CALL 6: Foster parents push state to reform system

INDIANAPOLIS -- A group of foster parents says the state’s child welfare system is in dire need of reform, and is pushing state lawmakers to take action.

Kristi Cundiff and 20 other foster parents met with state senators Tuesday morning about their concerns.

Cundiff is the administrator for the Indiana foster and adoptive parent group, which has 4,700 members.

Foster parents who spoke with Call 6 Investigates say the Indiana Department of Child Services is plagued with staff turnover and inconsistencies with how cases are handled.

Foster families also allege the rights of biological parents are put before child safety, and that many cases drag on and on.

“We do have foster families that have children 4 and 5 and 6 years,” said Cundiff. “These cases just linger on and on and on. We're trying to help the children with that, so they can have permanency in their life."

Parents also expressed concerns about DCS workers not being trained in car seat safety.

“More often than not, the foster families have to show the case workers, the supervisors, and the therapists how to install the car seat and how to install the child into the car seat,” said a foster parent, who did not want to be named out of fear of DCS retaliating. “There's definitely a need for it. I just want to push foster parents, DCS supervisors, therapists, anyone who is going to be transporting a child can receive some sort of training."

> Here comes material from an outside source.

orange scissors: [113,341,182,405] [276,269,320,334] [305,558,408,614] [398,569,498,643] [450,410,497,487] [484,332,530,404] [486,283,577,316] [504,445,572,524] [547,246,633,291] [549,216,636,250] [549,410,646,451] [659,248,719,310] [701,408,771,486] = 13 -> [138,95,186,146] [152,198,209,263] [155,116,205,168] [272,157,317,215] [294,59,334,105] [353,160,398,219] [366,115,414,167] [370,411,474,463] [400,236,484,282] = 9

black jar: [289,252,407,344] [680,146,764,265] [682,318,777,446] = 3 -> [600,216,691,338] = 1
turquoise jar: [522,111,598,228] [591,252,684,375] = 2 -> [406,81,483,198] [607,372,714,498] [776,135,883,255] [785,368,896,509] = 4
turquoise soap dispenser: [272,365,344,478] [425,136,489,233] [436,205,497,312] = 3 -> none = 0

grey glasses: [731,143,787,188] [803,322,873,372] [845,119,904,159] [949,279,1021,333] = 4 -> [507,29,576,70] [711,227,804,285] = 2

The group is also concerned foster parents who work are often getting no help from the state with child care expenses.

“We have foster homes that are sitting empty,” said Cundiff. “They can’t take children because they have to work.”

The group also wants to see trauma training provided to anyone who comes into contact with the foster child.

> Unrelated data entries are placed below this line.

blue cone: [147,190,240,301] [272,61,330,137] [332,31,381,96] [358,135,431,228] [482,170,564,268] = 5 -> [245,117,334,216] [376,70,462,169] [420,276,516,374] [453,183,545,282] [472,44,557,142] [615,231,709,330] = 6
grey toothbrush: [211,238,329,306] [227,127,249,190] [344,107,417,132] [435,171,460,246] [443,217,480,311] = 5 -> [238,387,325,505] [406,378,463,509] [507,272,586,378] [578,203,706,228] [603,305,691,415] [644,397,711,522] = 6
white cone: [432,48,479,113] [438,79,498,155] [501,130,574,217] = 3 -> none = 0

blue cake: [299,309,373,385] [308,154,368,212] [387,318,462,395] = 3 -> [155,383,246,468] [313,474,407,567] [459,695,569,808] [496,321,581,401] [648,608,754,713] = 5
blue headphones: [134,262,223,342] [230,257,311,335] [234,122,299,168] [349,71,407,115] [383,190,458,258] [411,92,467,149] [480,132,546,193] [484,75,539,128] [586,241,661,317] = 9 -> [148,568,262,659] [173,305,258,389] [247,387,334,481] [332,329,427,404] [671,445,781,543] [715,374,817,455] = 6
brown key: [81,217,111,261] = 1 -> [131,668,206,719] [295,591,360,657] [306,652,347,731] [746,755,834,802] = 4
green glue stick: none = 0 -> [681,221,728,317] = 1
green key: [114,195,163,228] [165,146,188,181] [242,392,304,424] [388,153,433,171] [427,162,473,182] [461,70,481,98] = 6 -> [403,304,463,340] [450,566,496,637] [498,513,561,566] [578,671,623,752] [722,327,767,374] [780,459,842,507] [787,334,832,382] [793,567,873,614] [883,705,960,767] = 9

“The children that come into care are going to have problems,” said Cundiff. “Many of them have developmental delays. We only know the documented abuse. Many times we don’t know the entire story.”

Foster parents say they want to help find solutions rather than just pointing out problems.

They hope their meeting will result in legislation for the upcoming session.

Sen. Ron Grooms (R-Jeffersonville) told Call 6 Investigates he plans to talk to DCS about the foster parents’ concerns.

Senator Jon Ford (R-Terre Haute) released a statement to RTV6.

“Today we met with foster parents and those familiar with Indiana’s foster care system, all of whom have experienced unique and difficult situations. As a member on the Senate Committee of Family and Children Services, I, along with Senator Grooms, asked to meet with these individuals to hear about the foster care system from those who know it firsthand, in order to understand how we can help improve the system through legislation during the 2018 session.”

A DCS spokesperson also released a statement in response to foster parents’ concerns.

“The Indiana Department of Child Services (DCS) exists to intervene when children have been abused or neglected. When the court orders a child under the supervision of DCS and the child cannot remain in their home safely, out of home placement is necessary. We continually work with our licensed foster parents to secure safe out of home placement. We also look to our licensed foster parents to provide feedback on how to improve the process and experience for the children in foster care, including support for the foster parents.”